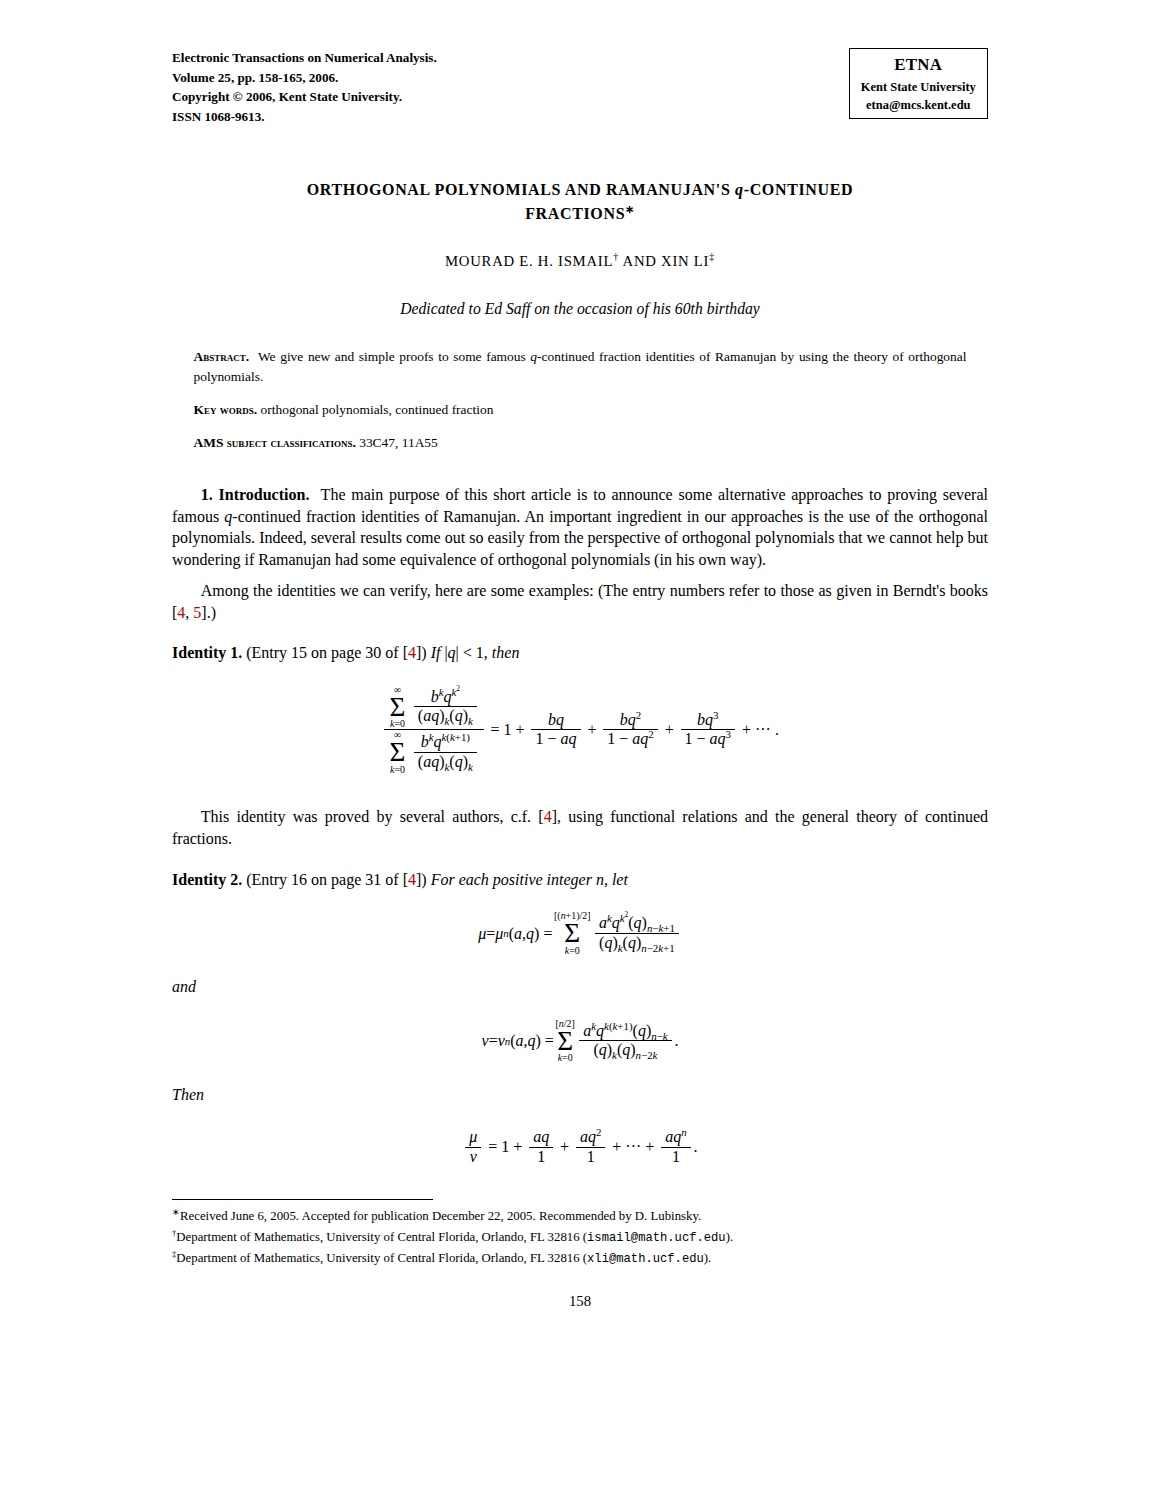Electronic Transactions on Numerical Analysis.
Volume 25, pp. 158-165, 2006.
Copyright © 2006, Kent State University.
ISSN 1068-9613.
ETNA
Kent State University
etna@mcs.kent.edu
ORTHOGONAL POLYNOMIALS AND RAMANUJAN'S q-CONTINUED
FRACTIONS∗
MOURAD E. H. ISMAIL† AND XIN LI‡
Dedicated to Ed Saff on the occasion of his 60th birthday
Abstract. We give new and simple proofs to some famous q-continued fraction identities of Ramanujan by using the theory of orthogonal polynomials.
Key words. orthogonal polynomials, continued fraction
AMS subject classifications. 33C47, 11A55
1. Introduction. The main purpose of this short article is to announce some alternative approaches to proving several famous q-continued fraction identities of Ramanujan. An important ingredient in our approaches is the use of the orthogonal polynomials. Indeed, several results come out so easily from the perspective of orthogonal polynomials that we cannot help but wondering if Ramanujan had some equivalence of orthogonal polynomials (in his own way).
Among the identities we can verify, here are some examples: (The entry numbers refer to those as given in Berndt's books [4, 5].)
Identity 1. (Entry 15 on page 30 of [4]) If |q| < 1, then
∞Σk=0 bkqk2(aq)k(q)k ∞Σk=0 bkqk(k+1)(aq)k(q)k = 1 + bq 1 − aq + bq21 − aq2 + bq31 − aq3 + ··· .
This identity was proved by several authors, c.f. [4], using functional relations and the general theory of continued fractions.
Identity 2. (Entry 16 on page 31 of [4]) For each positive integer n, let
μ = μn(a, q) = [(n+1)/2] Σk=0 akqk2(q)n−k+1(q)k(q)n−2k+1
and
ν = νn(a, q) = [n/2] Σk=0 akqk(k+1)(q)n−k(q)k(q)n−2k .
Then
μν = 1 + aq 1 + aq21 + ··· + aqn 1 .
∗Received June 6, 2005. Accepted for publication December 22, 2005. Recommended by D. Lubinsky.
†Department of Mathematics, University of Central Florida, Orlando, FL 32816 (ismail@math.ucf.edu).
‡Department of Mathematics, University of Central Florida, Orlando, FL 32816 (xli@math.ucf.edu).
158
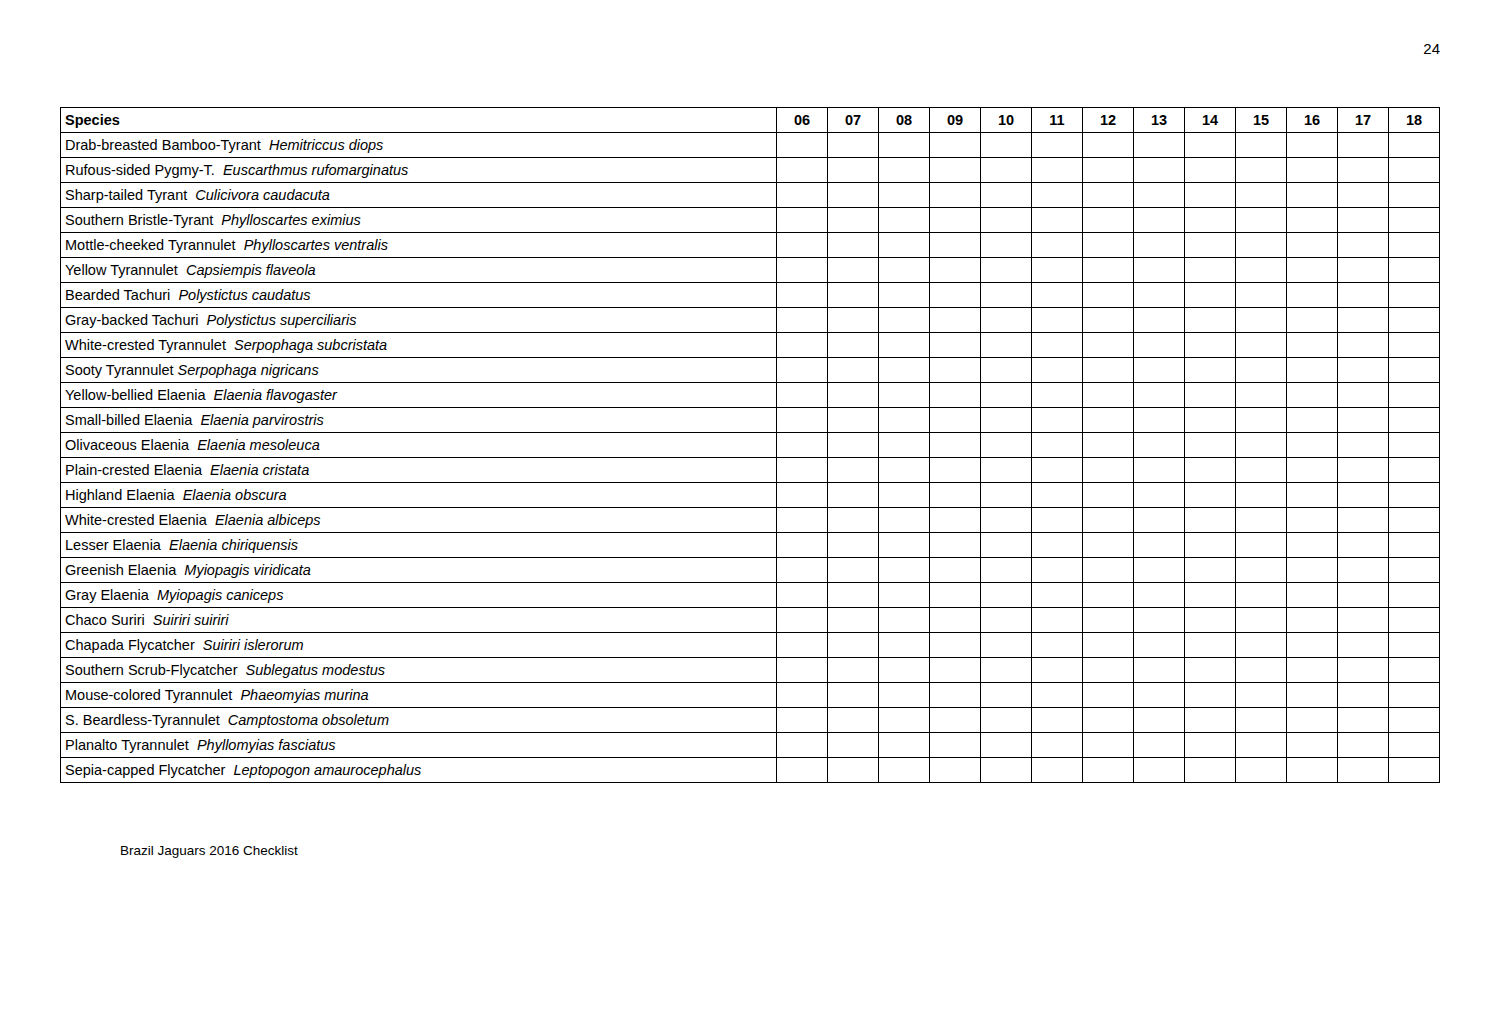24
| Species | 06 | 07 | 08 | 09 | 10 | 11 | 12 | 13 | 14 | 15 | 16 | 17 | 18 |
| --- | --- | --- | --- | --- | --- | --- | --- | --- | --- | --- | --- | --- | --- |
| Drab-breasted Bamboo-Tyrant Hemitriccus diops | | | | | | | | | | | | | |
| Rufous-sided Pygmy-T. Euscarthmus rufomarginatus | | | | | | | | | | | | | |
| Sharp-tailed Tyrant Culicivora caudacuta | | | | | | | | | | | | | |
| Southern Bristle-Tyrant Phylloscartes eximius | | | | | | | | | | | | | |
| Mottle-cheeked Tyrannulet Phylloscartes ventralis | | | | | | | | | | | | | |
| Yellow Tyrannulet Capsiempis flaveola | | | | | | | | | | | | | |
| Bearded Tachuri Polystictus caudatus | | | | | | | | | | | | | |
| Gray-backed Tachuri Polystictus superciliaris | | | | | | | | | | | | | |
| White-crested Tyrannulet Serpophaga subcristata | | | | | | | | | | | | | |
| Sooty Tyrannulet Serpophaga nigricans | | | | | | | | | | | | | |
| Yellow-bellied Elaenia Elaenia flavogaster | | | | | | | | | | | | | |
| Small-billed Elaenia Elaenia parvirostris | | | | | | | | | | | | | |
| Olivaceous Elaenia Elaenia mesoleuca | | | | | | | | | | | | | |
| Plain-crested Elaenia Elaenia cristata | | | | | | | | | | | | | |
| Highland Elaenia Elaenia obscura | | | | | | | | | | | | | |
| White-crested Elaenia Elaenia albiceps | | | | | | | | | | | | | |
| Lesser Elaenia Elaenia chiriquensis | | | | | | | | | | | | | |
| Greenish Elaenia Myiopagis viridicata | | | | | | | | | | | | | |
| Gray Elaenia Myiopagis caniceps | | | | | | | | | | | | | |
| Chaco Suriri Suiriri suiriri | | | | | | | | | | | | | |
| Chapada Flycatcher Suiriri islerorum | | | | | | | | | | | | | |
| Southern Scrub-Flycatcher Sublegatus modestus | | | | | | | | | | | | | |
| Mouse-colored Tyrannulet Phaeomyias murina | | | | | | | | | | | | | |
| S. Beardless-Tyrannulet Camptostoma obsoletum | | | | | | | | | | | | | |
| Planalto Tyrannulet Phyllomyias fasciatus | | | | | | | | | | | | | |
| Sepia-capped Flycatcher Leptopogon amaurocephalus | | | | | | | | | | | | | |
Brazil Jaguars 2016 Checklist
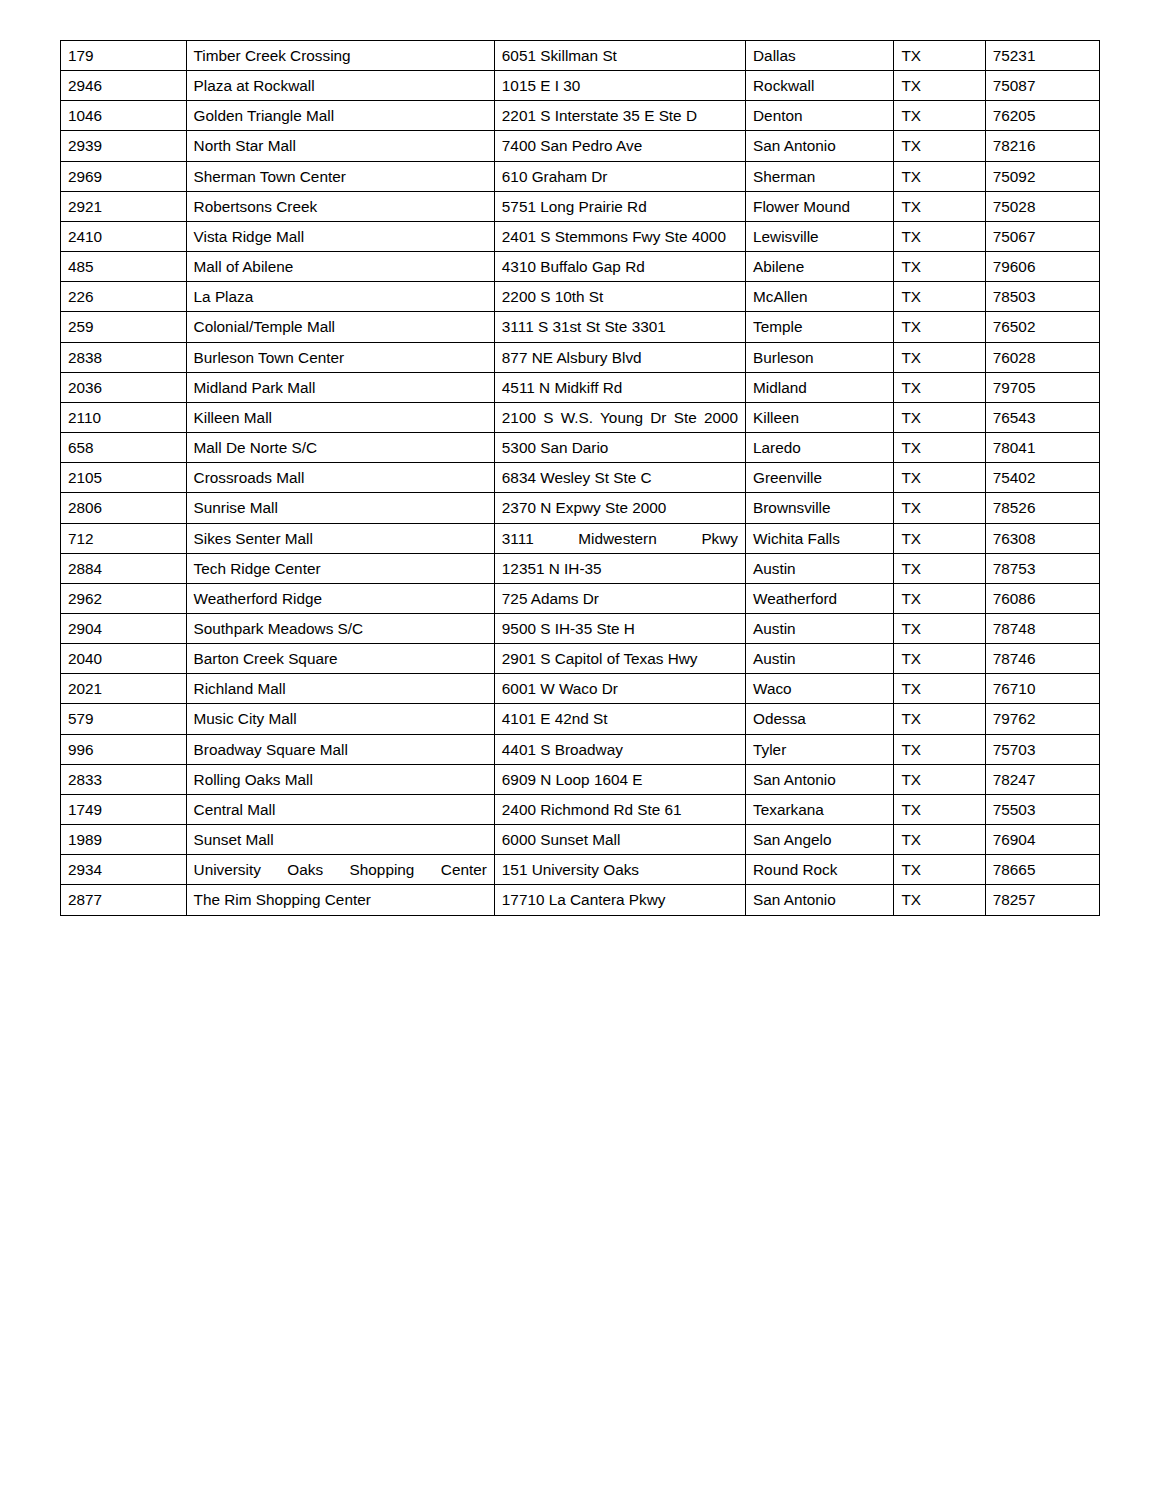| 179 | Timber Creek Crossing | 6051 Skillman St | Dallas | TX | 75231 |
| 2946 | Plaza at Rockwall | 1015 E I 30 | Rockwall | TX | 75087 |
| 1046 | Golden Triangle Mall | 2201 S Interstate 35 E Ste D | Denton | TX | 76205 |
| 2939 | North Star Mall | 7400 San Pedro Ave | San Antonio | TX | 78216 |
| 2969 | Sherman Town Center | 610 Graham Dr | Sherman | TX | 75092 |
| 2921 | Robertsons Creek | 5751 Long Prairie Rd | Flower Mound | TX | 75028 |
| 2410 | Vista Ridge Mall | 2401 S Stemmons Fwy Ste 4000 | Lewisville | TX | 75067 |
| 485 | Mall of Abilene | 4310 Buffalo Gap Rd | Abilene | TX | 79606 |
| 226 | La Plaza | 2200 S 10th St | McAllen | TX | 78503 |
| 259 | Colonial/Temple Mall | 3111 S 31st St Ste 3301 | Temple | TX | 76502 |
| 2838 | Burleson Town Center | 877 NE Alsbury Blvd | Burleson | TX | 76028 |
| 2036 | Midland Park Mall | 4511 N Midkiff Rd | Midland | TX | 79705 |
| 2110 | Killeen Mall | 2100 S W.S. Young Dr Ste 2000 | Killeen | TX | 76543 |
| 658 | Mall De Norte S/C | 5300 San Dario | Laredo | TX | 78041 |
| 2105 | Crossroads Mall | 6834 Wesley St Ste C | Greenville | TX | 75402 |
| 2806 | Sunrise Mall | 2370 N Expwy Ste 2000 | Brownsville | TX | 78526 |
| 712 | Sikes Senter Mall | 3111 Midwestern Pkwy | Wichita Falls | TX | 76308 |
| 2884 | Tech Ridge Center | 12351 N IH-35 | Austin | TX | 78753 |
| 2962 | Weatherford Ridge | 725 Adams Dr | Weatherford | TX | 76086 |
| 2904 | Southpark Meadows S/C | 9500 S IH-35 Ste H | Austin | TX | 78748 |
| 2040 | Barton Creek Square | 2901 S Capitol of Texas Hwy | Austin | TX | 78746 |
| 2021 | Richland Mall | 6001 W Waco Dr | Waco | TX | 76710 |
| 579 | Music City Mall | 4101 E 42nd St | Odessa | TX | 79762 |
| 996 | Broadway Square Mall | 4401 S Broadway | Tyler | TX | 75703 |
| 2833 | Rolling Oaks Mall | 6909 N Loop 1604 E | San Antonio | TX | 78247 |
| 1749 | Central Mall | 2400 Richmond Rd Ste 61 | Texarkana | TX | 75503 |
| 1989 | Sunset Mall | 6000 Sunset Mall | San Angelo | TX | 76904 |
| 2934 | University Oaks Shopping Center | 151 University Oaks | Round Rock | TX | 78665 |
| 2877 | The Rim Shopping Center | 17710 La Cantera Pkwy | San Antonio | TX | 78257 |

§ Description of the task
In the records above, find each line that mentions the word "Florida", and copy it.

§ Exercise output
†Department of Mathematics, University of Central Florida, Orlando, FL 32816 (ismail@math.ucf.edu).
‡Department of Mathematics, University of Central Florida, Orlando, FL 32816 (xli@math.ucf.edu).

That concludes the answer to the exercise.